*** Opening of Source document ***
The state of the User Interface and User Experience (UI/UX) Industry: including methodology, tools, jargon and more.

When my 1.5 year stint as UI/UX Designer for one of Michigan’s largest commercial printers ended in January of 2017, I started contracting and consulting for companies as a UI/UX Designer and Frontend Designer/Developer for some medium- to long-term contracts. Looking back on the last 6 or 8 years, I’ve worked with a total of 6 companies in industries from manufacturing to printing to financial advising software, and seen them all implementing a formalized UX design review process, in each case working to establish agile design and development methodology in their practices.
So here’s a summary of what I’ve learned about the state of digital design – especially User Experience and User Interface Design – out there in the field, and how it’s being integrated with agile development.
- The overall workflow and artifacts being used for User Experience evaluation, design and implementation seems to be unifying.
- The use of User Personae and Flow Mapping continue to gain traction.
- Yepp, it works with Agile.
- The main players in app-based Agile workflow management field seem to have established themselves.
- A multitude of specialized design tools have cropped up, but the field may be gelling finally.
1. The overall UX workflow and artifacts are unifying
When I first heard companies talking about monitoring and designing for the “User Experience” (UX) in the late 2000’s there were few widely-accepted tools for measuring and explaining this thing called User Experience and communicating findings through organizations.
*** Close of Source document ***
*** Opening of Provided information ***
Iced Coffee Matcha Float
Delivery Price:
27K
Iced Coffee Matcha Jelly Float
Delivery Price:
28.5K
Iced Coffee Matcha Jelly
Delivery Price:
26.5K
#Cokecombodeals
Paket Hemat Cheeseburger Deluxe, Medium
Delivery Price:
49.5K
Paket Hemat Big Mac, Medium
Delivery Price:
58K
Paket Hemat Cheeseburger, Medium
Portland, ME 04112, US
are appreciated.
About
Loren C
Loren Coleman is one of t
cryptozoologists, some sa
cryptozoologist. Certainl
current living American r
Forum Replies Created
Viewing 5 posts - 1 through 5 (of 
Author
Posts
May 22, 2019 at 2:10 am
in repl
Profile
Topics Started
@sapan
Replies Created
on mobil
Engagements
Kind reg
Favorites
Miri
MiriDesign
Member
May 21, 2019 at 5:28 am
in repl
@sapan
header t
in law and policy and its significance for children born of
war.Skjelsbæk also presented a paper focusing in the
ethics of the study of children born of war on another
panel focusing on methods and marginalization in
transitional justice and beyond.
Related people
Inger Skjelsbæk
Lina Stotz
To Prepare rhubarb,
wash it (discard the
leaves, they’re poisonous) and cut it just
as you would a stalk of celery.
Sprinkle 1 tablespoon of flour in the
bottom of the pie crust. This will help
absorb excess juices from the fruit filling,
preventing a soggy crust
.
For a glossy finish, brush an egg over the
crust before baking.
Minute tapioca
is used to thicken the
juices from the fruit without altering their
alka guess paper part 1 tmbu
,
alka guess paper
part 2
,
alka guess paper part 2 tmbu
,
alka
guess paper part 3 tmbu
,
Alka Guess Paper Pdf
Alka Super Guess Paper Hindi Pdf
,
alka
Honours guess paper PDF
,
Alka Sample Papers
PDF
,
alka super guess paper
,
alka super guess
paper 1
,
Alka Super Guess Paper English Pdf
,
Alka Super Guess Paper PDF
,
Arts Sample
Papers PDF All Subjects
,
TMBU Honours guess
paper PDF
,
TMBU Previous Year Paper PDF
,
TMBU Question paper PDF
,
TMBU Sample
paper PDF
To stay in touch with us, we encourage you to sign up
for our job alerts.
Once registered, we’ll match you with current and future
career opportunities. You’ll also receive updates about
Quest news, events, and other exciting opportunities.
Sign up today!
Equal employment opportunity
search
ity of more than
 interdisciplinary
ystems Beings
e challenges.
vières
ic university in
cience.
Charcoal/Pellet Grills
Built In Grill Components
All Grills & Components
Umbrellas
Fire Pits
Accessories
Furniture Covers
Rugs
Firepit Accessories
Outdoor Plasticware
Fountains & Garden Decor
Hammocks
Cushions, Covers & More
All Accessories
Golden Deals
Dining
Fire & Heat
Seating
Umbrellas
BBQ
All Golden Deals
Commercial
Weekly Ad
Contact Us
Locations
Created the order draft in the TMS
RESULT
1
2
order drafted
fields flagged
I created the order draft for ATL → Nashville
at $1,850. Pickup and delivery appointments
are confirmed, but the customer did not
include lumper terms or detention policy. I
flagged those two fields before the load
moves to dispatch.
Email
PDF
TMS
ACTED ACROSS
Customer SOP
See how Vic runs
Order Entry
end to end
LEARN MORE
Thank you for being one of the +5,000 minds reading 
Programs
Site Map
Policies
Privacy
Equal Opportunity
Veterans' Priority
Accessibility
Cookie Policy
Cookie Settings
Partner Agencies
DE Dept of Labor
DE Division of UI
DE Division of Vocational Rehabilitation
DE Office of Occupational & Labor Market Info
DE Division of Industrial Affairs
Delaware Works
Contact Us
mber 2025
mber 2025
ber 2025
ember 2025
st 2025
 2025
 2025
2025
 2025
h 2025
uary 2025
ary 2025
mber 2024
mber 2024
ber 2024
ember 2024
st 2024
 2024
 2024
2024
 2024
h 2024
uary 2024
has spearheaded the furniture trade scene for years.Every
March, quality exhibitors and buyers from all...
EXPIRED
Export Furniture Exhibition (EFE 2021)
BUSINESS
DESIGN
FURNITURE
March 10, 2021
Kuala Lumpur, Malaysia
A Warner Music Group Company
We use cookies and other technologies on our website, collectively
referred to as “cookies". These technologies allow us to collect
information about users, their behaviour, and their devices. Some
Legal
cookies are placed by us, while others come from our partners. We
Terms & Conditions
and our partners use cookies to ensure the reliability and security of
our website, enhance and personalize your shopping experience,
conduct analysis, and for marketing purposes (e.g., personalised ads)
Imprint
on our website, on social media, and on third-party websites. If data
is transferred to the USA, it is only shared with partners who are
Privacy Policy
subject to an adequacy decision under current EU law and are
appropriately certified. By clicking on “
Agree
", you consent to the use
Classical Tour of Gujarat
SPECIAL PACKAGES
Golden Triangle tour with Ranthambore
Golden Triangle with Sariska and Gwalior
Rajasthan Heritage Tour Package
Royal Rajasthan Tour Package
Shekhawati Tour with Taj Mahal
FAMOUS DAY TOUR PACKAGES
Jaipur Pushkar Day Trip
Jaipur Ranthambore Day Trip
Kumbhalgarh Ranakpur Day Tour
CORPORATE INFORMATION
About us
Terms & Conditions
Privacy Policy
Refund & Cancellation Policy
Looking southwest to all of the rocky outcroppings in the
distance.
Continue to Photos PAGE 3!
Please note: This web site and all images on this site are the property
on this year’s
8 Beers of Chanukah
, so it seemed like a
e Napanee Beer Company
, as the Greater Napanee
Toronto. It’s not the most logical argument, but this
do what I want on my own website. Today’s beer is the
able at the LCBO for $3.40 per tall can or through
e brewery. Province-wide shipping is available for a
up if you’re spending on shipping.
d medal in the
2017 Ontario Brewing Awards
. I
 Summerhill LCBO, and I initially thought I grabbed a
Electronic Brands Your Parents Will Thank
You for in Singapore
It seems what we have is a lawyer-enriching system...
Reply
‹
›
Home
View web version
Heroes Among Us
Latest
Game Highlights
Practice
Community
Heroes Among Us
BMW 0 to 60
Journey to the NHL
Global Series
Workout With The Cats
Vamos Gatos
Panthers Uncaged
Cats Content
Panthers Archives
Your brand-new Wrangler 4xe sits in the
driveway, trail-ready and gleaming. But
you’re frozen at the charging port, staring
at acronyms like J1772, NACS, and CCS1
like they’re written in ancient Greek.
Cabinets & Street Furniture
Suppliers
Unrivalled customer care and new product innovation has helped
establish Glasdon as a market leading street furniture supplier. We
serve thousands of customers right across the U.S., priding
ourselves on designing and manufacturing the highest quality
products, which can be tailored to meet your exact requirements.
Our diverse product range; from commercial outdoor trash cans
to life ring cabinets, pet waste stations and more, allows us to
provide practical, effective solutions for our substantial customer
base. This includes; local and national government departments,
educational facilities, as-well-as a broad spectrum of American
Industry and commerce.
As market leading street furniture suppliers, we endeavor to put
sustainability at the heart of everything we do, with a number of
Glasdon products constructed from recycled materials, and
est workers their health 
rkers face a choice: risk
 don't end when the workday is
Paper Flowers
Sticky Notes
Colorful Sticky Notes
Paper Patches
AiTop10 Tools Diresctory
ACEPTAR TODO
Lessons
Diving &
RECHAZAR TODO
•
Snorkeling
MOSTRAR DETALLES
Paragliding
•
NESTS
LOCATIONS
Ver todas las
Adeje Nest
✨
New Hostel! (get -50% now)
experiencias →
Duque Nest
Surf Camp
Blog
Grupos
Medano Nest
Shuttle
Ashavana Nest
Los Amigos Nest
*** Close of Provided information ***
◆ Written task A ◆
Translate this sentence from the article on the UI/UX industry into Spanish: "When I first heard companies talking about monitoring and designing for the “User Experience” (UX) in the late 2000’s there were few widely-accepted tools for measuring and explaining this thing called User Experience and communicating findings through organizations."
◆ Written task B ◆
Continue the article on the state of the UI/UX industry from the point where it stops.

◆ Exercise output A ◆
Cuando oí por primera vez a empresas hablar de monitorear y diseñar para la “experiencia de usuario” (UX) a finales de la década de 2000, había pocas herramientas ampliamente aceptadas para medir y explicar eso llamado experiencia de usuario y para comunicar los hallazgos dentro de las organizaciones.

◆ Exercise output B ◆
When I started using wireframes as a design tool around 2003, we would draw our wireframes in Microsoft Visio, the tool primarily used for making flow charts, and embed them into Word documents, making the deliverable a wireframe document that was meant to be read page by page. These ad-hoc combinations seemed millennia away from today’s specialized wireframing and prototyping tools.
Around 2012 Axure came on the market with an application specifically devoted to drawing wireframes, then linking them to one another and adding links to make them into a clickable prototype. Although Axure still is a player in this clickable prototype space, there are also a host of other tools that compete. These include Sketch, InVision App, and Adobe’s recent foray into the market: XD. These tools allow for fast creation of wireframes with interfaces that are both conventionally designed to be easy for traditional designers to learn, and contain specialized features that make wireframes and prototypes very fast and easy to build consistently. These include the use of symbols to make reusable components like buttons, forms, galleries, etc. that can be used in multiple places, and the ability to import entire data sets to populate things like customer detail tables, address fields and the like with sets of data or even a series of images from online image repositories like Dreamstime.
Design System Managers and “Single Source of Truth”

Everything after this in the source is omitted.